» **TASK OBJECTIVE**:
Scan the records beneath this line for the line holding "Skambinkite: +370 612 98228 , arba" and the line holding "produk baru se", then transcribe exactly those two and all lines between.

Dataset entries:

○ ○ ○ ○ ○

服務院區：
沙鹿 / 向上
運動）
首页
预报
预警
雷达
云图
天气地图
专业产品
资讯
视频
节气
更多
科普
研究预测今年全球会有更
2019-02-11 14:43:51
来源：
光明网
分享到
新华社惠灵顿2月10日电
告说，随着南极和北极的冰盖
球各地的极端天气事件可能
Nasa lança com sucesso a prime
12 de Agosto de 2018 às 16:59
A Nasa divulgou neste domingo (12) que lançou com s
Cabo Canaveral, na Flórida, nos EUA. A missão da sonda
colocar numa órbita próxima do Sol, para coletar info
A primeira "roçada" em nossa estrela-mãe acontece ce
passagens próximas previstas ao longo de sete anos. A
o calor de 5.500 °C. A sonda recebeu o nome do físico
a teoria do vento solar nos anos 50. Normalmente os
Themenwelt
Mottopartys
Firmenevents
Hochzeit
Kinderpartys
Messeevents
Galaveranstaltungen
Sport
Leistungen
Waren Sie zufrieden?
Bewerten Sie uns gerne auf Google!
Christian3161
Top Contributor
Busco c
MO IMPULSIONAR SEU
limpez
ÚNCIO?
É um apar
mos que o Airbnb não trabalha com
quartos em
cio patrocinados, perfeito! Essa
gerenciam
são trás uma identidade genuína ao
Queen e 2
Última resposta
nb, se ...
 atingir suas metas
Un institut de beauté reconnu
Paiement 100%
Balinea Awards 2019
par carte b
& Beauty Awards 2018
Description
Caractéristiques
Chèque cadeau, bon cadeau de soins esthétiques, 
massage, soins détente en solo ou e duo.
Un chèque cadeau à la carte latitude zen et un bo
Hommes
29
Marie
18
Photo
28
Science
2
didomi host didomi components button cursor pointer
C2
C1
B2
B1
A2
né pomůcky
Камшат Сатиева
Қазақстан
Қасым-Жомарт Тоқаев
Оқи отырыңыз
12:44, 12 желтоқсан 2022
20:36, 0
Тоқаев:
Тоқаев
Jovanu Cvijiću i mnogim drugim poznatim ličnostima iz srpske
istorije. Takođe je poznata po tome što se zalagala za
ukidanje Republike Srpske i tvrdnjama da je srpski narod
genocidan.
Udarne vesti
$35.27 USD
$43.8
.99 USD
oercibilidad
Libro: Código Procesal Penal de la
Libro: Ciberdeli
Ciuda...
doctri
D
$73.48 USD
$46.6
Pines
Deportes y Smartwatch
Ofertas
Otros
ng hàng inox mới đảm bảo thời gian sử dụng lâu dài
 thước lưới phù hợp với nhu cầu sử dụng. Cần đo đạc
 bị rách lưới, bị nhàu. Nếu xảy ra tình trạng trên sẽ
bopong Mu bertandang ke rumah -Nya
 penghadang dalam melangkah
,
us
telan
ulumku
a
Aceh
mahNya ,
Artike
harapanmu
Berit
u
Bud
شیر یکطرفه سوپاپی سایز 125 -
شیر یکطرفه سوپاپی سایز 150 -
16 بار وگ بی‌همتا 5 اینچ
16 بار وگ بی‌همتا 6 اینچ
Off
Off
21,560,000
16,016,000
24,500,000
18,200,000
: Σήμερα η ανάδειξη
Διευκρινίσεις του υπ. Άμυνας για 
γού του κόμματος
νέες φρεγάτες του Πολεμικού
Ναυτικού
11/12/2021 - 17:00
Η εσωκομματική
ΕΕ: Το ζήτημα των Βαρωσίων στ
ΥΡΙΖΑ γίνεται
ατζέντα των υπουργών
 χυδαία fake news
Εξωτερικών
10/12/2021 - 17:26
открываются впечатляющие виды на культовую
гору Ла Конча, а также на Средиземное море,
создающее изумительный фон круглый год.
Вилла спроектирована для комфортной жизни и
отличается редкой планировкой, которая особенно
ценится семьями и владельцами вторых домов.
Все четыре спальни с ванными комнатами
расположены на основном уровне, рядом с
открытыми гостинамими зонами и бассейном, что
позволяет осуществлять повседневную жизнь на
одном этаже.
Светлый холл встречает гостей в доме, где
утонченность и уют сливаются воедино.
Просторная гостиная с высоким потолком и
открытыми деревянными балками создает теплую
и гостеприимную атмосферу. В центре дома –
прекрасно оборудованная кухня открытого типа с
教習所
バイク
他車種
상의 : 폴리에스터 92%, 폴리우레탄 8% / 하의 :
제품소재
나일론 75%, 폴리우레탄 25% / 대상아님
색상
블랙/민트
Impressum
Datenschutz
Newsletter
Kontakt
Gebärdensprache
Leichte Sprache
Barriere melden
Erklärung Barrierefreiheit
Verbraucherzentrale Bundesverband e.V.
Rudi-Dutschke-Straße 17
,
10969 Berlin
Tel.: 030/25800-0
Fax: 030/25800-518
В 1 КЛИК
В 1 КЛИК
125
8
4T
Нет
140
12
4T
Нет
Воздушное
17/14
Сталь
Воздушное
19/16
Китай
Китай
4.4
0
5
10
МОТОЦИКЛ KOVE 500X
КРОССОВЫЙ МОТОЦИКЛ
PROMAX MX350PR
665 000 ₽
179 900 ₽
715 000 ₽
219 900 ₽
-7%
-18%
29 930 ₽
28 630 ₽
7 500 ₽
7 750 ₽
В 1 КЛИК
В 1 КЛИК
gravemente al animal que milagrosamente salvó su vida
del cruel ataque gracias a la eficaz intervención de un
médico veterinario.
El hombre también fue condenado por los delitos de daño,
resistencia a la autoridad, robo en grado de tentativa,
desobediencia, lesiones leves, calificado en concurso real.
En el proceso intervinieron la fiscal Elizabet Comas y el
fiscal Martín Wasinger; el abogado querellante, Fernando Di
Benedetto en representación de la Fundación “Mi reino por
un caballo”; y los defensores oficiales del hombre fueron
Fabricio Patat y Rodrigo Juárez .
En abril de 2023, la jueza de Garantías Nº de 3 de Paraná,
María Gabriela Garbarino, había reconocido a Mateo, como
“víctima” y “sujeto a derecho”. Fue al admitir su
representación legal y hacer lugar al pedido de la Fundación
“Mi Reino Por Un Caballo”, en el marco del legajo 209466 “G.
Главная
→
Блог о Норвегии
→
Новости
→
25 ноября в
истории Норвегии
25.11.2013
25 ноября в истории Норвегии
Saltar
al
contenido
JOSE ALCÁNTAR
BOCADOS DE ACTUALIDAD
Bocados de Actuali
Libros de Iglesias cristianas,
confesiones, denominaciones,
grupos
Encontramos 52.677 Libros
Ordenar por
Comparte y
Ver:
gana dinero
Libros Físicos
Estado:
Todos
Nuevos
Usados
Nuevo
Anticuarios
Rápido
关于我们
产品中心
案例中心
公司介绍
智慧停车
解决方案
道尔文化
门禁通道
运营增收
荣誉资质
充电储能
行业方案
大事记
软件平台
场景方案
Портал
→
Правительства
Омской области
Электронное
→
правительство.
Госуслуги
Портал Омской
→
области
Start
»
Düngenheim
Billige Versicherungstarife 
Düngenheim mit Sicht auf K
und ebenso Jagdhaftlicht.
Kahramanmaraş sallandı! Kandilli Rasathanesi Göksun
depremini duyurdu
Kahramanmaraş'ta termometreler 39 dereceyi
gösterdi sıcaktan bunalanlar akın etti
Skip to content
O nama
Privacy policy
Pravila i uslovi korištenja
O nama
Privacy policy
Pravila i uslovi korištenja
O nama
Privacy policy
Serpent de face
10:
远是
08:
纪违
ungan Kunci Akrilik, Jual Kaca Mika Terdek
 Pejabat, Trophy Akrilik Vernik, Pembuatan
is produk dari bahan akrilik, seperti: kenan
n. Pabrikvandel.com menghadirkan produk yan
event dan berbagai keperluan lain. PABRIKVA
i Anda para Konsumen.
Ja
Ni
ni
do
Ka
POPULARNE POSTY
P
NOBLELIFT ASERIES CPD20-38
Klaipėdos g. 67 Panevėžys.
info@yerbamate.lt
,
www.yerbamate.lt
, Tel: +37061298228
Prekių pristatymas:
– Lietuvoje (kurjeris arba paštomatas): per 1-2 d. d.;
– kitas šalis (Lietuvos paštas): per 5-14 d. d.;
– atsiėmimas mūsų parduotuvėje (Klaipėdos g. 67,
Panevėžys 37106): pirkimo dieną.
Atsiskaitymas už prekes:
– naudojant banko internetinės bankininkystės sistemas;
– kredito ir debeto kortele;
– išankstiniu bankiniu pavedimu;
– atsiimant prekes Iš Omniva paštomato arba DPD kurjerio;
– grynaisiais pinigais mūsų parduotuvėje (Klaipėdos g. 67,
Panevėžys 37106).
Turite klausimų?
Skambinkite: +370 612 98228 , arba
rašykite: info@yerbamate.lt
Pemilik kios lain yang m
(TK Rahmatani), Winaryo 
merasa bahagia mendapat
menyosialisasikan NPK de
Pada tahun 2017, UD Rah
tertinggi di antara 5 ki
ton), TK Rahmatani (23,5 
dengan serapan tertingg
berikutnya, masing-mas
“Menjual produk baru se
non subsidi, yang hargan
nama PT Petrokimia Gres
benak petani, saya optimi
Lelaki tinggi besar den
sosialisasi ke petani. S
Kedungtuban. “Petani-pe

○ ○ ○ ○ ○

» **EXERCISE RESULT**:
Skambinkite: +370 612 98228 , arba
rašykite: info@yerbamate.lt
Pemilik kios lain yang m
(TK Rahmatani), Winaryo 
merasa bahagia mendapat
menyosialisasikan NPK de
Pada tahun 2017, UD Rah
tertinggi di antara 5 ki
ton), TK Rahmatani (23,5 
dengan serapan tertingg
berikutnya, masing-mas
“Menjual produk baru se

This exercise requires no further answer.